Google simply bit off more than they could chew. Investors do not like Google pouring money into something this capital-intensive with an ROI so far out. In every market they have attempted to deploy in, they are hit with constant roadblocks from incumbents, something any sane person with industry knowledge could have foreseen from miles away. The lack of voice and 100Mbps products lead to lower than expected adoption and even the loss of customers in Provo, something that I (among others) warned about immediately. Google eventually added these, but it seems to be too little, too late.
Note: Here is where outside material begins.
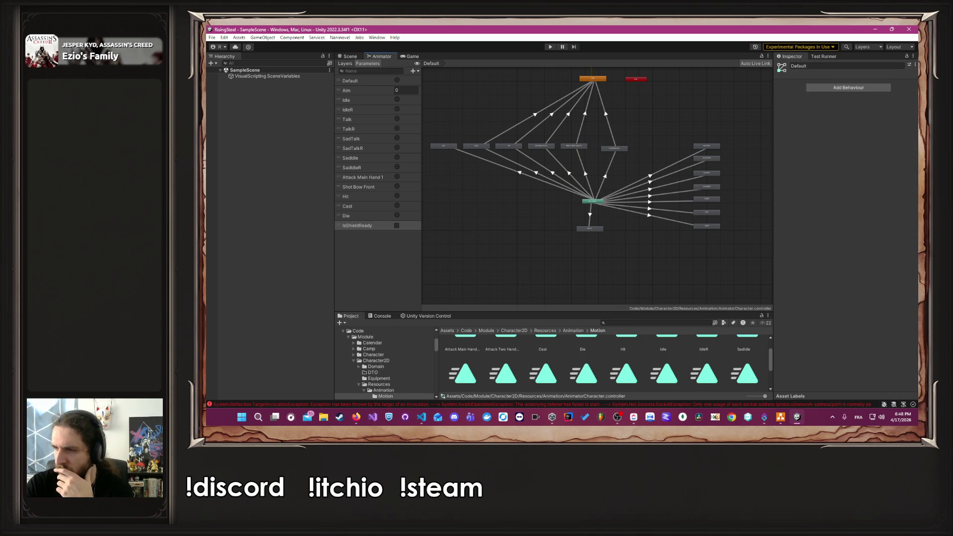
{"action": "key", "text": "alt+Tab"}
Google’s original promise was to form public-private partnerships with cities. Once they launched in Kansas city, it became clear that the “partnership” was reduced to operating like a standard duopolist while using brand power to extract all kinds of benefits from the city. The same thing happened in Provo when the city took a multi-million dollar bath on a network that was around break even on operating expenses and debt service. The model was “give us everything we ask for because we’re famous and fabulous”. The obvious cherry-picking and red-lining was swept under the rug with promises of “eventual” universal rollout, something that now looks increasingly unlikely.
I don’t mean this to just be a smug “I told you so” post (though I would be lying like Donald Trump if I said I wasn’t taking at least a little glee in having been right for so long as the haters yelled at me). It’s to point out that real broadband improvement starts at home. It means you, your community, your city all working together to improve the outcomes. Google was about as close as I’ve ever seen to a large scale broadband Santa Claus and it appears poised to pratfall on the stage.
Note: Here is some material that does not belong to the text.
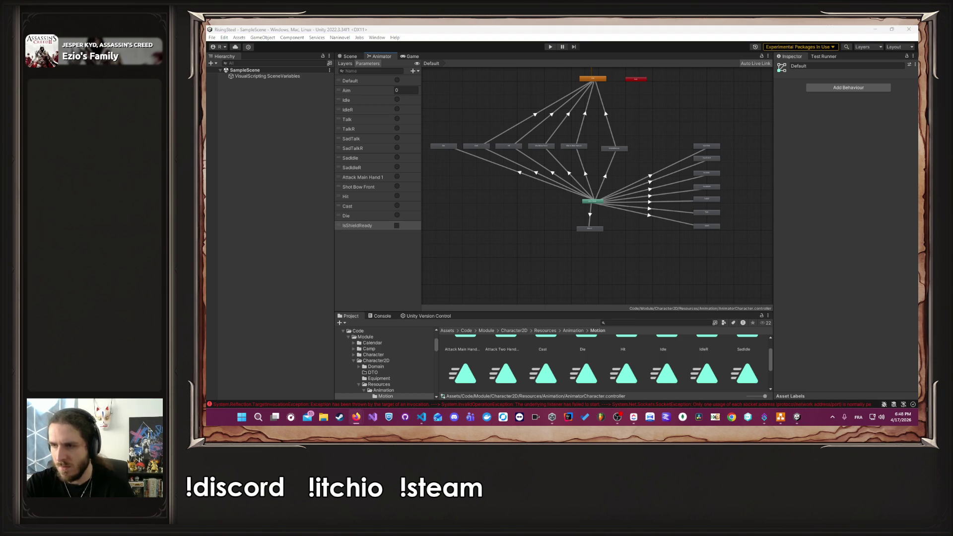
- Replace line 79's Play call with animator.SetBool("IsShieldReady", true) and return to Unity
{"action": "left_click", "coordinate": [422, 417]}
My take is that we’re seeing the slow decline of Google Fiber. Cities who have it now should be working on their contingency plans for if (or, more likely, when) Google decides to pull the plug. Cities who were hoping for it (including both those who were and were not in talks with Google) need to move on to a new plan. It could be a true public-private partnership, a full-on municipal network (UTOPIA will still be happy to have you), or a privately-funded user-owner cooperative. What won’t work, be it Google or Comcast or CenturyLink, is hoping that you can just wait your way into better broadband.